As far as his development goes, that remains to be seen. He continues to impress his doctors but he has consistently “failed” the developmental tests done by Early Intervention (with the exception of his social skills, which remain high). He doesn’t eat, he doesn’t speak, he struggles with basic communication and has yet to pick up any sign language. He has impressed me since the birth of his sister in showing empathy and understanding but, then again, Mathias always does well in “social” situations. He could be mainstreamed in school, drive a car, work, live on his own; or he could need special ed, be mostly nonverbal, tube fed and dependent on us for the rest of his life. It’s an unknown for us, but I hope that my sharing can shed some light for others in similar situations.

There are not many of us: 1 in 20,000 children in the US is born with SLOS, and even less are mild because some mild cases go undiagnosed. As one mother told me on Instagram – we’ve won the lottery. Maybe I should gamble more.

Trying This Blogging Thing, Again


Remember that time I tried to start a blog?

It was over a year ago, and I thought that it’d be a good thing for me to do. But I wasn’t ready.

I thought I was, but I wasn’t. I was overwhelmed by a handful of life-changing events and I wasn’t ready to share my life because I was struggling and couldn’t handle it.
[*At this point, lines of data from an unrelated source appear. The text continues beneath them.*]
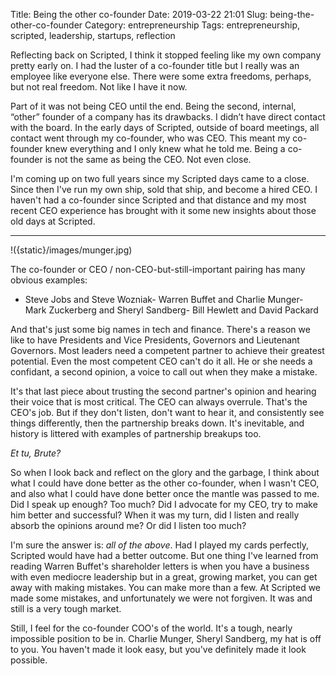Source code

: Title: Being the other co-founder
Date: 2019-03-22 21:01
Slug: being-the-other-co-founder
Category: entrepreneurship
Tags: entrepreneurship, scripted, leadership, startups, reflection

Reflecting back on Scripted, I think it stopped feeling like my own company pretty early on. I had the luster of a co-founder title but I really was an employee like everyone else. There were some extra freedoms, perhaps, but not real freedom. Not like I have it now.

Part of it was not being CEO until the end. Being the second, internal, “other” founder of a company has its drawbacks. I didn’t have direct contact with the board. In the early days of Scripted, outside of board meetings, all contact went through my co-founder, who was CEO. This meant my co-founder knew everything and I only knew what he told me. Being a co-founder is not the same as being the CEO. Not even close.

I'm coming up on two full years since my Scripted days came to a close. Since then I've run my own ship, sold that ship, and become a hired CEO. I haven't had a co-founder since Scripted and that distance and my most recent CEO experience has brought with it some new insights about those old days at Scripted.

---

!({static}/images/munger.jpg)

The co-founder or CEO / non-CEO-but-still-important pairing has many obvious examples:

- Steve Jobs and Steve Wozniak- Warren Buffet and Charlie Munger- Mark Zuckerberg and Sheryl Sandberg- Bill Hewlett and David Packard

And that's just some big names in tech and finance. There's a reason we like to have Presidents and Vice Presidents, Governors and Lieutenant Governors. Most leaders need a competent partner to achieve their greatest potential. Even the most competent CEO can't do it all. He or she needs a confidant, a second opinion, a voice to call out when they make a mistake. 

It's that last piece about trusting the second partner's opinion and hearing their voice that is most critical. The CEO can always overrule. That's the CEO's job. But if they don't listen, don't want to hear it, and consistently see things differently, then the partnership breaks down. It's inevitable, and history is littered with examples of partnership breakups too. 

*Et tu, Brute?*

So when I look back and reflect on the glory and the garbage, I think about what I could have done better as the other co-founder, when I wasn't CEO, and also what I could have done better once the mantle was passed to me. Did I speak up enough? Too much? Did I advocate for my CEO, try to make him better and successful? When it was my turn, did I listen and really absorb the opinions around me? Or did I listen too much?

I'm sure the answer is: *all of the above*. Had I played my cards perfectly, Scripted would have had a better outcome. But one thing I've learned from reading Warren Buffet's shareholder letters is when you have a business with even mediocre leadership but in a great, growing market, you can get away with making mistakes. You can make more than a few. At Scripted we made some mistakes, and unfortunately we were not forgiven. It was and still is a very tough market. 

Still, I feel for the co-founder COO's of the world. It's a tough, nearly impossible position to be in. Charlie Munger, Sheryl Sandberg, my hat is off to you. You haven't made it look easy, but you've definitely made it look possible.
Since then, our lives have changed completely.

Lucas was working for an a-hole boss who took advantage of him. We were still living in a one bedroom (two moves ago!), we had one very stressful baby who wasn’t growing and we didn’t know why. Then we moved, we started to get answers, we got pregnant again, got more answers, Lucas started a business, we had our baby and then we had baby #2. And a week before I had baby #2, I started to be more open about what was going on, and I was ready to start talking about it.